Die Verantwortung der gesetzlichen Vertreter für den Tätigkeitsabschluss entspricht der im Abschnitt „Verantwortung der gesetzlichen Vertreter für den Jahresabschluss und den Lagebericht‍“ hinsichtlich des Jahresabschlusses beschriebenen Verantwortung mit der Ausnahme, dass der Tätigkeitsabschluss kein unter Beachtung der deutschen Grundsätze ordnungsmäßiger Buchführung den tatsächlichen Verhältnissen entsprechendes Bild der Vermögens-, Finanz- und Ertragslage der Tätigkeit zu vermitteln braucht.
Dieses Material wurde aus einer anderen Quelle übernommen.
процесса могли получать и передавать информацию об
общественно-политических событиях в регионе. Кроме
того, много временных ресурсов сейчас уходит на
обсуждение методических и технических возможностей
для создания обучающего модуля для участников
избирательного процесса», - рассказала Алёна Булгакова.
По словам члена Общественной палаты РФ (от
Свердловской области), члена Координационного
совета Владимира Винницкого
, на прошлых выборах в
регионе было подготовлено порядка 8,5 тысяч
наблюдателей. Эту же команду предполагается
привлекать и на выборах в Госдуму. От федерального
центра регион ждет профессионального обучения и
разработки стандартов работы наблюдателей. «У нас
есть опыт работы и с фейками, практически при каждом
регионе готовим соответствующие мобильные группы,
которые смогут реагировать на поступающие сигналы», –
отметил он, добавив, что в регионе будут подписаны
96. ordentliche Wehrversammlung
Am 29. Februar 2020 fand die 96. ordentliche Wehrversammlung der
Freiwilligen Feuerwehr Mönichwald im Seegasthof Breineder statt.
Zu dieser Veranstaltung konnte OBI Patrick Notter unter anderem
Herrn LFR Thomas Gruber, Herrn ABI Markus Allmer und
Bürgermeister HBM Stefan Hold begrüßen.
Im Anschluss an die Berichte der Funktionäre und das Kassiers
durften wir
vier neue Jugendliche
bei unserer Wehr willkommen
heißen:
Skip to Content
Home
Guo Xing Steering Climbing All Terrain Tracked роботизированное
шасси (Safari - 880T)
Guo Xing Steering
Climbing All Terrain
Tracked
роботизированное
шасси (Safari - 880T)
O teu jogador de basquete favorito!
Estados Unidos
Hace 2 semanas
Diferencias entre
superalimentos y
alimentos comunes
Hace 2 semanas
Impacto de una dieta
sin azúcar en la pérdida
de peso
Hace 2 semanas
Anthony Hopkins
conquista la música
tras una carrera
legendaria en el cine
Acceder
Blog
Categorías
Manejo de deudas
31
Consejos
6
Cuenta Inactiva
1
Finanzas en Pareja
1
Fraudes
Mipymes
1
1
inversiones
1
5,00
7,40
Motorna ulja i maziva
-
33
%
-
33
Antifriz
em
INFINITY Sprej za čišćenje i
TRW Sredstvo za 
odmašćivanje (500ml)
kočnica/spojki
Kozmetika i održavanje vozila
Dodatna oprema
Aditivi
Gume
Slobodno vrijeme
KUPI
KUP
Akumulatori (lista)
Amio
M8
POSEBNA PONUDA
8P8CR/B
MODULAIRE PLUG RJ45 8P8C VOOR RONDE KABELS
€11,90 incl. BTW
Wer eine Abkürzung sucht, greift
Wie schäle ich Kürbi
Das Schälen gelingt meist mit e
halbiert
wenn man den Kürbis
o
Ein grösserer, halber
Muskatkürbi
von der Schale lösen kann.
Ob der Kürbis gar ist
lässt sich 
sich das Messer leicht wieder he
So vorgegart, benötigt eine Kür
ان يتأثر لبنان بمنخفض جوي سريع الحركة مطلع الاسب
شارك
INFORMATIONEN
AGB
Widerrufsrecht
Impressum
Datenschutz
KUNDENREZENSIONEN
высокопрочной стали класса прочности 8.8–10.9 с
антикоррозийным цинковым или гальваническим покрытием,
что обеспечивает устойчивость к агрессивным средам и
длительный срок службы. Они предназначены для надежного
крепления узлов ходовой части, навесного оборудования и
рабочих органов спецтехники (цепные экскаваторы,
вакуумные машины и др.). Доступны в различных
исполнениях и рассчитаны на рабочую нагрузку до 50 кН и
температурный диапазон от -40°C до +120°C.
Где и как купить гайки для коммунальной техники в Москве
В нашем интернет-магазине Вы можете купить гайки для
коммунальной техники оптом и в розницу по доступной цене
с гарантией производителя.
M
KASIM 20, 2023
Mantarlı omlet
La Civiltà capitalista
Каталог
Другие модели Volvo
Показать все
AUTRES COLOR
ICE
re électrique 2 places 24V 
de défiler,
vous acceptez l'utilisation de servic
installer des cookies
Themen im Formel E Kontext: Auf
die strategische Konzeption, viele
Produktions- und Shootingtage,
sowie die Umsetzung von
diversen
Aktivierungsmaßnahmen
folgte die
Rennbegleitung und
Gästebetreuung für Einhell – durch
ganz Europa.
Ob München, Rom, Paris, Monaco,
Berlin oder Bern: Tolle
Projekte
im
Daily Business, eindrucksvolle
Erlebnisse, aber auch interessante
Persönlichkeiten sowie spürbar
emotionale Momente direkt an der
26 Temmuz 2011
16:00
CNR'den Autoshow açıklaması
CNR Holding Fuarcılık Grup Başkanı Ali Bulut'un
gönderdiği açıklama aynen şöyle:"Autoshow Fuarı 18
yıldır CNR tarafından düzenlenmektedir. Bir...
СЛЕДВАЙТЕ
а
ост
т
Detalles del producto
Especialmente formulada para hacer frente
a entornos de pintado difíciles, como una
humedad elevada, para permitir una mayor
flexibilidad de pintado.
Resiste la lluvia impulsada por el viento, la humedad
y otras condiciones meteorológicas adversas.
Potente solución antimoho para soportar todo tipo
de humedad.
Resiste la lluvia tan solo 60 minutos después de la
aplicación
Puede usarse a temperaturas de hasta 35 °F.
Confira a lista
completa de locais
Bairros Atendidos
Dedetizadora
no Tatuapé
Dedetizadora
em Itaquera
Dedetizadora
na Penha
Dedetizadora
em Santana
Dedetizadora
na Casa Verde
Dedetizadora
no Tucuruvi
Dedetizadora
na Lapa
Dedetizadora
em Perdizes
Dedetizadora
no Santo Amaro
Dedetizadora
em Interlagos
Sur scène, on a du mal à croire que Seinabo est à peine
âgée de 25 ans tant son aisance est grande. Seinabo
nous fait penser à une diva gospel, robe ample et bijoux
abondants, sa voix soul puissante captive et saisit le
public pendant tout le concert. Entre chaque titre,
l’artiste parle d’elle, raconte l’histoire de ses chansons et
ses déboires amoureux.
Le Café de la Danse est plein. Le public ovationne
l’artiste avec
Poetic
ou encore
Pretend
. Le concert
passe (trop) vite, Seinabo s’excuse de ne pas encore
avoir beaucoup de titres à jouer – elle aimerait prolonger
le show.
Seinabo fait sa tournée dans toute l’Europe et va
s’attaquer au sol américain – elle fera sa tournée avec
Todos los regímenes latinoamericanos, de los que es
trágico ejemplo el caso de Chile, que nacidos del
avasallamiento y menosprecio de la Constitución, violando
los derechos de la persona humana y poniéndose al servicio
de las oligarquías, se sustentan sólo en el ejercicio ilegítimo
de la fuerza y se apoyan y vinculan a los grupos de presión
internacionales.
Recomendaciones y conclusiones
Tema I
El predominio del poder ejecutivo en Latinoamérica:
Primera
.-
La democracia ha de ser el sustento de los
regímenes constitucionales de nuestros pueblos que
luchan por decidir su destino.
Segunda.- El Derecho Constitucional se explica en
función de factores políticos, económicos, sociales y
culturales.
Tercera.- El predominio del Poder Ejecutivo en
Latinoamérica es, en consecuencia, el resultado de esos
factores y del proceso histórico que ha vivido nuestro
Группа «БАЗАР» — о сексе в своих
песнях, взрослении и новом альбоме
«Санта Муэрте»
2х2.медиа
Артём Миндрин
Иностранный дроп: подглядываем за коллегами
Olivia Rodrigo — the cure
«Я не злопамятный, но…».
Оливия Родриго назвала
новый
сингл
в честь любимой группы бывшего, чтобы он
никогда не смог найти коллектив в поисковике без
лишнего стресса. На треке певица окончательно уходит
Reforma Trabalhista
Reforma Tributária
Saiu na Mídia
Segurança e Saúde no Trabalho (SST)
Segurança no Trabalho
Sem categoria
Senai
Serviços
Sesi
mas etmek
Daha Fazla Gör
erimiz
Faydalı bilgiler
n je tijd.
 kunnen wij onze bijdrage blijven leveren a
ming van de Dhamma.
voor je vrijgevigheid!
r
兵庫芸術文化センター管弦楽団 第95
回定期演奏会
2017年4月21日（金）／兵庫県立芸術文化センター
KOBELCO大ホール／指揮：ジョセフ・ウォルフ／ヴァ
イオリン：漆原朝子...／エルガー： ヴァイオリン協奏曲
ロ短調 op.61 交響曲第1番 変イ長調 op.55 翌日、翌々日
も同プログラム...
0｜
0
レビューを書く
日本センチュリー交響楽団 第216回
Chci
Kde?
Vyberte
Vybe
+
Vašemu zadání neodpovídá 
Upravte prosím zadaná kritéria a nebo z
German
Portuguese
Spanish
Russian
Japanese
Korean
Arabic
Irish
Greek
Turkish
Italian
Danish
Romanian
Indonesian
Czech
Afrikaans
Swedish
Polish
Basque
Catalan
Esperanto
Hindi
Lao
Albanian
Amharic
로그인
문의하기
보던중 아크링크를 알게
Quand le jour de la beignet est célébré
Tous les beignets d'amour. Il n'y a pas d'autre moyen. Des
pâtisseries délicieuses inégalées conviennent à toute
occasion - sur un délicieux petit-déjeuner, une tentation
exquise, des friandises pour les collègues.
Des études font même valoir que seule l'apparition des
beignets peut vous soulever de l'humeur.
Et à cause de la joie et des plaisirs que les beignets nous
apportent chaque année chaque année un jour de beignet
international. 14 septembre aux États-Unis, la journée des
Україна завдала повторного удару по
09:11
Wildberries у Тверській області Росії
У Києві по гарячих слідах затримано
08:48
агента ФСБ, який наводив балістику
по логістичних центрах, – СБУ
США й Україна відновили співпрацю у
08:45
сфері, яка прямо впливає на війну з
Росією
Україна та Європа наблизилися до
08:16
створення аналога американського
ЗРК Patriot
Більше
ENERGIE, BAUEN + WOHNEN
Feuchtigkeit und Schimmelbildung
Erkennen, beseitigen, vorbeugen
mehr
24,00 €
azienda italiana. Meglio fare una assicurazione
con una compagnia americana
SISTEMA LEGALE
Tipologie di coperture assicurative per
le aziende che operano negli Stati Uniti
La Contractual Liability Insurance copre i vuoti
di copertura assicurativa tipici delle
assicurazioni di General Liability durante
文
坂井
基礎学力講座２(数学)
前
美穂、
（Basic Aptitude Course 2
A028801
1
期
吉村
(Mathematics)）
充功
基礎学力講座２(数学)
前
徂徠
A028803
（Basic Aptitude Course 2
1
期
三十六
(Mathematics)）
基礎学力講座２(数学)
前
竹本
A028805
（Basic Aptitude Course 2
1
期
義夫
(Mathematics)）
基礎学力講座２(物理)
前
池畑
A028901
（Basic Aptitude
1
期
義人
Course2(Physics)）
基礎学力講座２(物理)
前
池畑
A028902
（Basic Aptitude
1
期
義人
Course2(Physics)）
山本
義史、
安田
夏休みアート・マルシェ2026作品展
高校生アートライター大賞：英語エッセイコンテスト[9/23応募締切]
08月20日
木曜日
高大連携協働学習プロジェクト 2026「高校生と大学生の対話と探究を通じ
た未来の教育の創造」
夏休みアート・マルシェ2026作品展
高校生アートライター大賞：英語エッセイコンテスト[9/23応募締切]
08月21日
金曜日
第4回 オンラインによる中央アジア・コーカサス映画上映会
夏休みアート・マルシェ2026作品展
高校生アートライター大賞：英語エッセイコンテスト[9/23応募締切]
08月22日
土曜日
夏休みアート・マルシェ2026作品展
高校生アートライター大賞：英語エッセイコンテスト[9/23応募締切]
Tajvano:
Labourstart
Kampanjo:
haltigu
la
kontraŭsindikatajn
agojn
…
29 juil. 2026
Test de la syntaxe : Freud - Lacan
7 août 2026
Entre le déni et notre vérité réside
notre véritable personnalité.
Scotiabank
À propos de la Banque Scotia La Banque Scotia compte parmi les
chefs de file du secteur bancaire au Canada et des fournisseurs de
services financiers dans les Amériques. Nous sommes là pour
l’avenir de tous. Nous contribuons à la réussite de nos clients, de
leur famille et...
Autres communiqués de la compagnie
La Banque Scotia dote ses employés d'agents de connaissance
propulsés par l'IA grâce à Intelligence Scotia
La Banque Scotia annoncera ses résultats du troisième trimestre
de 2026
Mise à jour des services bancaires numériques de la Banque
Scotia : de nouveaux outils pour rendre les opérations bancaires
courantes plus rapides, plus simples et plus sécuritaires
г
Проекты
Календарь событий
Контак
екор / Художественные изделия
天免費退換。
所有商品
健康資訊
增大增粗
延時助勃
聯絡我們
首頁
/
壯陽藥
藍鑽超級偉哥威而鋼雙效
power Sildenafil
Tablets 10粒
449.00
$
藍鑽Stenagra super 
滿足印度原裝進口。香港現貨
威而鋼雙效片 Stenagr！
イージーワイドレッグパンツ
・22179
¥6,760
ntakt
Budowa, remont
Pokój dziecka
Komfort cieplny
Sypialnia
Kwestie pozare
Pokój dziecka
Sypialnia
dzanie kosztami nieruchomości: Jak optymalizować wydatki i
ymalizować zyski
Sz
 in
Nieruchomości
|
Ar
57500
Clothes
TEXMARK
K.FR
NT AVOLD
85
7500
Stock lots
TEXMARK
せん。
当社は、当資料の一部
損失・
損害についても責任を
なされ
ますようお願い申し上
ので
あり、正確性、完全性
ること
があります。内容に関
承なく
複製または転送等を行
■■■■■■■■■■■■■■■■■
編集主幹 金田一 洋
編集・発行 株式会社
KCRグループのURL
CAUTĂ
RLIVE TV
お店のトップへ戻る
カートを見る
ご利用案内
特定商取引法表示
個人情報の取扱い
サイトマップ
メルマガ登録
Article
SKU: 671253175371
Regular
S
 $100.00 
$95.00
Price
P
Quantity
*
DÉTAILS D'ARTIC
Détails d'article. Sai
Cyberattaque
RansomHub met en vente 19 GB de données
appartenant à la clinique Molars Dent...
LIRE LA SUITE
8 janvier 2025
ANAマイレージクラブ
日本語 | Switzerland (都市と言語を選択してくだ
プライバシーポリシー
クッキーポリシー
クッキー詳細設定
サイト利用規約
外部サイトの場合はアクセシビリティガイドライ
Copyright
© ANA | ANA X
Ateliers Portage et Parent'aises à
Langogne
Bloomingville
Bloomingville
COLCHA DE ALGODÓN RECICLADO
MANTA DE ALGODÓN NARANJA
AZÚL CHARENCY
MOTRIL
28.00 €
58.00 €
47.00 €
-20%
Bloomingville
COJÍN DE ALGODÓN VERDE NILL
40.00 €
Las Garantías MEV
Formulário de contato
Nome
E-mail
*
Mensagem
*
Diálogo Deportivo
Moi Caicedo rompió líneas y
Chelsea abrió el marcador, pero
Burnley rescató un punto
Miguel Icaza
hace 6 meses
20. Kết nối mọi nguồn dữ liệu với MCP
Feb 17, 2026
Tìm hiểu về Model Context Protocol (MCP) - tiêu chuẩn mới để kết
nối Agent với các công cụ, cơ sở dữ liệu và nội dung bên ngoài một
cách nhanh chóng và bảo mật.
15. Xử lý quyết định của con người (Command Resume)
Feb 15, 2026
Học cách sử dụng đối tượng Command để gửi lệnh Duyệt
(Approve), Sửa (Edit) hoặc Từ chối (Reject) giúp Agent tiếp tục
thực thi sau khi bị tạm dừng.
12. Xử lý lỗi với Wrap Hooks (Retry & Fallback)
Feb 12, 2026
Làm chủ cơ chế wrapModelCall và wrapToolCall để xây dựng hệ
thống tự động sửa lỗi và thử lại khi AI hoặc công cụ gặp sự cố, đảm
Unsere Zielsetzung ist, hinreichende Sicherheit darüber zu erlangen,

ob die gesetzlichen Vertreter ihre Pflichten nach § 6b Abs. 3 Sätze 1 bis 5 EnWG‌ zur Führung getrennter Konten in allen wesentlichen Belangen eingehalten haben und

ob die Tätigkeitsabschlüsse in allen wesentlichen Belangen den deutschen Vorschriften des § 6b Abs. 3 Sätze 5 bis 7 EnWG‌ entsprechen.

Ferner umfasst unsere Zielsetzung, einen Vermerk in den Bestätigungsvermerk aufzunehmen, der unsere Prüfungsurteile zur Einhaltung der Rechnungslegungspflichten nach § 6b Abs. 3 EnWG‌ beinhaltet.

Die Prüfung der Einhaltung der Pflichten nach § 6b Abs. 3 Sätze 1 bis 5 EnWG‌ zur Führung getrennter Konten umfasst die Beurteilung, ob die Zuordnung der Konten zu den Tätigkeiten nach § 6b Abs. 3 Sätze 1 bis 4 EnWG‌ sachgerecht und nachvollziehbar erfolgt ist und der Grundsatz der Stetigkeit beachtet wurde.

Unsere Verantwortung für die Prüfung des Tätigkeitsabschlusses entspricht der im Abschnitt „Verantwortung des Abschlussprüfers für die Prüfung des Jahresabschlusses und des Lageberichts‍“ hinsichtlich des Jahresabschlusses beschriebenen Verantwortung mit der Ausnahme, dass wir für den Tätigkeitsabschluss keine Beurteilung der sachgerechten Gesamtdarstellung vornehmen können.

 

Köln, den 22. April 2024

KPMG AG
Wirtschaftsprüfungsgesellschaft

Hillesheim, Wirtschaftsprüfer

Nocker, Wirtschaftsprüfer

Feststellung des Jahresabschlusses

Der Jahresabschluss zum 31.12.2023 wurde am 24.06.2024 festgestellt.